Saturday, March 22, 2008

Lengang dan Konvoi-Egoistis

Libur 2 hari ini (Kamis dan Jumat, 20-21 Maret 2008), sangat menarik bagiku. Setidaknya ada 2 hal (seperti 2 hari kan?!) yang sangat menarik atau mengusikku.

Pertama, selama 2 hari ini Jakarta bisa dikatakan relatif lengang. Artinya, jika Anda harus melakukan perjalanan di Jakarta dan sekitarnya maka Anda tidak perlu harus berhadapan dengan kemacetan dan kesemrawutan akut yang terjadi di hampir setiap jengkal jalan di Jakarta. Selain angkot-angkot dan bus umum yang masih saja ngetem dan berhenti seenaknya, suasana dan arus lalu lintas relatif lancar. Bagiku, hal ini bagaikan mimpi yang jadi kenyataan. Jika dalam setahun, Jakarta mengalami keadaan seperti ini minimal sekali dalam setahun yaitu pada saat perayaan Idul Fitri alias Lebaran; maka kali ini bisa dibilang bahwa keadaan tersebut sudah hampir dapat dipastikan terjadi 2 kali dalam setahun. Bagaimana jika kita bisa meningkatkannya menjadi 3 kali dalam setahun? Atau bahkan 4 kali mungkin?? Sepertinya hal tersebut akan menjadi kemustahilan kedua, setelah kemustahilan pertama: Mungkinkah Jakarta akan terhindar dari banjir?

Kedua, beberapa kali aku mengalami keegoisan warga Jakarta yang juga cukup akut. Hal tersebut salah satunya tercermin dari konvoi "pribadi" yang sering terlihat di jalan. Konvoi klub-klub sepeda motor seperti Tiger Club atau motor-motor merk lain, lengkap dengan bendera, jaket seragam, dan modifikasi aneh yang tidak fungsional; kerap mengganggu ketertiban lalu lintas. Tulisan yang mereka tempelkan di kotak perkakas mereka yang terbaca "Safety Riding" atau "Bantuan Polisi... bla bla bla" seakan menjadi semacam hipokrasi karena mereka sama sekali tidak mempraktekkan apa yang mereka sendiri kampanyekan di motor mereka.

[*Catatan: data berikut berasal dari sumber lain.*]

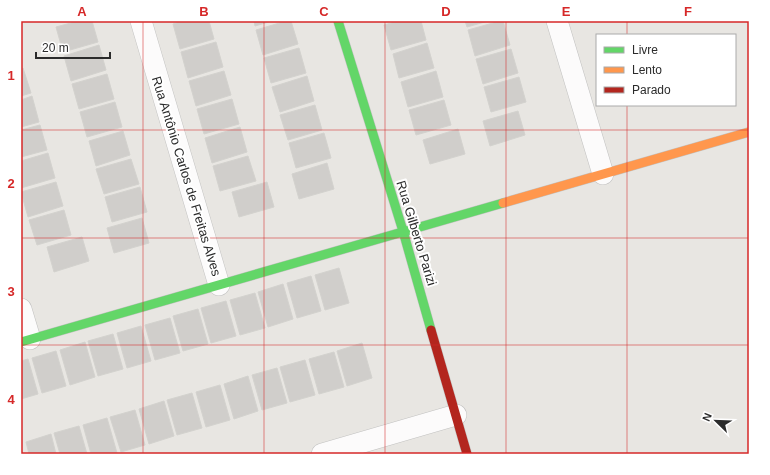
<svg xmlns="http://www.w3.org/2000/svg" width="770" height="475" font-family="Helvetica,sans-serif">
	<rect width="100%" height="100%" fill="#e8e6e2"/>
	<g fill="#d0cecb" stroke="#d3d2ce">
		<path d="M 78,21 L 92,21 L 98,42 L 63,52 L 56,27 Z"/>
		<path d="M 183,21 L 209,21 L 214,39 L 180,49 L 173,24 Z"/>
		<path d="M 254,21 L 272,21 L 255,26 Z"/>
		<path d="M 286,21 L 291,21 L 298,44 L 263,55 L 256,30 Z"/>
		<path d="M 398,21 L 421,21 L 426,40 L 391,50 L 384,25 Z"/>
		<path d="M 465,21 L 488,21 L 467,27 Z"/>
		<path d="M 500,21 L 503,21 L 510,45 L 475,56 L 468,30 Z"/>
		<path d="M 216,42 L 223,67 L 188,78 L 181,52 Z"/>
		<path d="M 427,43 L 434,68 L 399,78 L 393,54 Z"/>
		<path d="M 99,45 L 106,70 L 71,81 L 64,56 Z"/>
		<path d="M 299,48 L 306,73 L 271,83 L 264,58 Z"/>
		<path d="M 511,49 L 518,73 L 483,84 L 476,59 Z"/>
		<path d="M 23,68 L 31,93 L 21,96 L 21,69 Z"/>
		<path d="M 224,71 L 231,95 L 196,106 L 189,81 Z"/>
		<path d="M 436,71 L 443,97 L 408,107 L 401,82 Z"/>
		<path d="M 107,74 L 114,99 L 79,109 L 72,84 Z"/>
		<path d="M 307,76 L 314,101 L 280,112 L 272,87 Z"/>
		<path d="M 519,77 L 526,102 L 491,112 L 484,87 Z"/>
		<path d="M 32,96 L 39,122 L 21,127 L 21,100 Z"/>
		<path d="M 232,99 L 239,124 L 204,134 L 197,109 Z"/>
		<path d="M 444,100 L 451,125 L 416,135 L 409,110 Z"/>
		<path d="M 115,102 L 122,127 L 87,137 L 80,112 Z"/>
		<path d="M 315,105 L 322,130 L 288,140 L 280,115 Z"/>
		<path d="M 518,111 L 525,135 L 490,146 L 483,121 Z"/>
		<path d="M 40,125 L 47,150 L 21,157 L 21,130 Z"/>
		<path d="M 240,127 L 247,152 L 212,163 L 205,138 Z"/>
		<path d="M 458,129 L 465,154 L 430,164 L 423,140 Z"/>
		<path d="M 123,131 L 130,155 L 96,166 L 89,141 Z"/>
		<path d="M 324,133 L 331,158 L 296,168 L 289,143 Z"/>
		<path d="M 48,153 L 55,178 L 21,188 L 21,161 Z"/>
		<path d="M 248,156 L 256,181 L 220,191 L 213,166 Z"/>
		<path d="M 131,159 L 139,184 L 104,194 L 96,169 Z"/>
		<path d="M 327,163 L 334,189 L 299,199 L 292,174 Z"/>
		<path d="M 56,182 L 63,206 L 28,217 L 21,192 Z"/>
		<path d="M 267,182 L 274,207 L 239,217 L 232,192 Z"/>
		<path d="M 140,187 L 147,212 L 112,222 L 105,197 Z"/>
		<path d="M 64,210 L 71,235 L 37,245 L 29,220 Z"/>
		<path d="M 142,218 L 149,243 L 114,253 L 107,228 Z"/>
		<path d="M 82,237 L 89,261 L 54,272 L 47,247 Z"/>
		<path d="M 339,268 L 349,303 L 325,310 L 315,275 Z"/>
		<path d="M 311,276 L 321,311 L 297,318 L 287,283 Z"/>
		<path d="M 283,284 L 293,319 L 268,327 L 258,292 Z"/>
		<path d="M 255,293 L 265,328 L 240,335 L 230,300 Z"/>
		<path d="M 226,301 L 236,336 L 211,343 L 201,308 Z"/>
		<path d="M 198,309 L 208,344 L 183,351 L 173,316 Z"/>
		<path d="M 170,318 L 180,353 L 155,360 L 145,325 Z"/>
		<path d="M 141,326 L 151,361 L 127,368 L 117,333 Z"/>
		<path d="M 113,334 L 123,369 L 98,376 L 88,341 Z"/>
		<path d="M 85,342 L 95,377 L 70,385 L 60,350 Z"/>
		<path d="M 362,343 L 372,378 L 347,386 L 337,351 Z"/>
		<path d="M 56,351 L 66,386 L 42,393 L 32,358 Z"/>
		<path d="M 334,352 L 344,387 L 319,394 L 309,359 Z"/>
		<path d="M 28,359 L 38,394 L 21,399 L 21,361 Z"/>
		<path d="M 305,360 L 315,395 L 290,402 L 280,367 Z"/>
		<path d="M 277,368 L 287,403 L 262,410 L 252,375 Z"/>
		<path d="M 248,376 L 258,411 L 234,419 L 224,384 Z"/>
		<path d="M 220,385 L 230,420 L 206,427 L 196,392 Z"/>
		<path d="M 192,393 L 202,428 L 177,435 L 167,400 Z"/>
		<path d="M 164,401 L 174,436 L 149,444 L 139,409 Z"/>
		<path d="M 135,410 L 145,445 L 121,452 L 110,417 Z"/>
		<path d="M 107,418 L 117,453 L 113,454 L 91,454 L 83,425 Z"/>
		<path d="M 79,426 L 87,454 L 60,454 L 54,433 Z"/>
		<path d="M 51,434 L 56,454 L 29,454 L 26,442 Z"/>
	</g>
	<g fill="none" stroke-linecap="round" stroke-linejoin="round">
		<defs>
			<g id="street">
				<path d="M 141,21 L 219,285"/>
				<path d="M 557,21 L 603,174"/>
				<path d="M 21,309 L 30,339"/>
				<path d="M 322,454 L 456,415"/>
			</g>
			<g id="fast">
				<path d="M 338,21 L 403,231 L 431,330"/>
				<path d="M 21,342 L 503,203"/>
			</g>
			<path id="slow" d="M 503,203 L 749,132"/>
			<path id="jam" d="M 431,330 L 467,454"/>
		</defs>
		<use href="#street" stroke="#c2c2c1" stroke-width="22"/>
		<use href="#fast" stroke="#c2c2c1" stroke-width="10"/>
		<use href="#slow" stroke="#c2c2c1" stroke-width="10"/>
		<use href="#jam" stroke="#c2c2c1" stroke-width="10"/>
		<use href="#street" stroke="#fcfbfb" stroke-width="21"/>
		<use href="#fast" stroke="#63d668" stroke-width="9"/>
		<use href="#slow" stroke="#ff974d" stroke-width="9"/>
		<use href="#jam" stroke="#b3261e" stroke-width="9"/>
	</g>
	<path fill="none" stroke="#d62828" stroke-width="1" stroke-opacity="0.55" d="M 143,21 L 143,454M 264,21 L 264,454M 385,21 L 385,454M 506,21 L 506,454M 627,21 L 627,35M 627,105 L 627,454M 21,130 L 749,130M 21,238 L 749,238M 21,345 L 749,345"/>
	<g text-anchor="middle" stroke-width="4" stroke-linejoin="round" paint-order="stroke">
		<g font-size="13" fill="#2b2b2b" stroke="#fff">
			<text transform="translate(187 176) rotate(73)" y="5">Rua Antônio Carlos de Freitas Alves</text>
			<text transform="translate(417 233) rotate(73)" y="5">Rua Gilberto Parizi</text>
		</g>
	</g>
	<rect width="770" height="475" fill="none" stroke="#ffffff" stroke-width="44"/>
	<rect x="596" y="34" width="140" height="72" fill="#ffffff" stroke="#aaaaaa"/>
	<rect x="604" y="47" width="20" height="6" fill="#63d668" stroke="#aaaaaa"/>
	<text x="632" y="54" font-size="12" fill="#2b2b2b">Livre</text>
	<rect x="604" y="67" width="20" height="6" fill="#ff974d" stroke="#aaaaaa"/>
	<text x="632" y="74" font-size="12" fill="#2b2b2b">Lento</text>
	<rect x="604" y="87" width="20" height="6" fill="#b3261e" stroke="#aaaaaa"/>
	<text x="632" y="94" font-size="12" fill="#2b2b2b">Parado</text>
	<g transform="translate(716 421) rotate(293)" stroke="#ffffff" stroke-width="3" paint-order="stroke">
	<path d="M0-3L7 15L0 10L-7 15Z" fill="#2b2b2b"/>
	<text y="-6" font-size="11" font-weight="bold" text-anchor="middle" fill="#2b2b2b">N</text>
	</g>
	<path d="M36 52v6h74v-6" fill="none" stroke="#2b2b2b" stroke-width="2"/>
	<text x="42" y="52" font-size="12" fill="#2b2b2b" stroke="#ffffff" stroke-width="3" paint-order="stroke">20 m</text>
	<rect x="22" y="22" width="726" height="431" fill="none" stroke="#d62828" stroke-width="1.5"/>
	<g font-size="13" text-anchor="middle" font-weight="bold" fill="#d62828">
		<text x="82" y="16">A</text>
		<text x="204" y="16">B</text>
		<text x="324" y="16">C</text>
		<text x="446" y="16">D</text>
		<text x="566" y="16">E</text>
		<text x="688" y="16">F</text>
		<text x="11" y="80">1</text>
		<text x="11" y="188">2</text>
		<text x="11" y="296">3</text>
		<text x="11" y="404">4</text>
	</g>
</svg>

Mereka dengan seenaknya zig-zag di depan mobil lain. Atau, memaksa mobil untuk berhenti ketika mereka mau lewat atau berputar di U-turn, dan masih banyak lagi kelakuan "egoistis" lain yang mereka tunjukkan. Demikian pula dengan klub-klub mobil yang suspensi-nya direndahkan (bahasa gaul mereka adalah "diceperin"), atau dimodifikasi lainnya; selalu membuat antrian panjang di belakang dan menciptakan backward travelling wave yang benar-benar menyebalkan. Satu contoh modifikasi yang menurutku paling tidak "berguna" adalah mengganti knalpot mobil atau motor sehingga suara knalpot yang dihasilkan sangat bising. Apakah dengan membuat knalpot motor atau mobil "sportif" (baca: cempreng!) akan membuat kita lebih cepat sampai ke tujuan? Atau hanya sekedar untuk intimidasi terhadap orang lain saja?

Sepertinya, konvoi dan segala apa modifikasi yang dilakukan oleh warga Jakarta cenderung untuk sekedar intimidasi saja. Hal tersebut berarti warga Jakarta tidak pernah merasa nyaman dengan kehidupan mereka sendiri. Apakah Anda merasa demikian?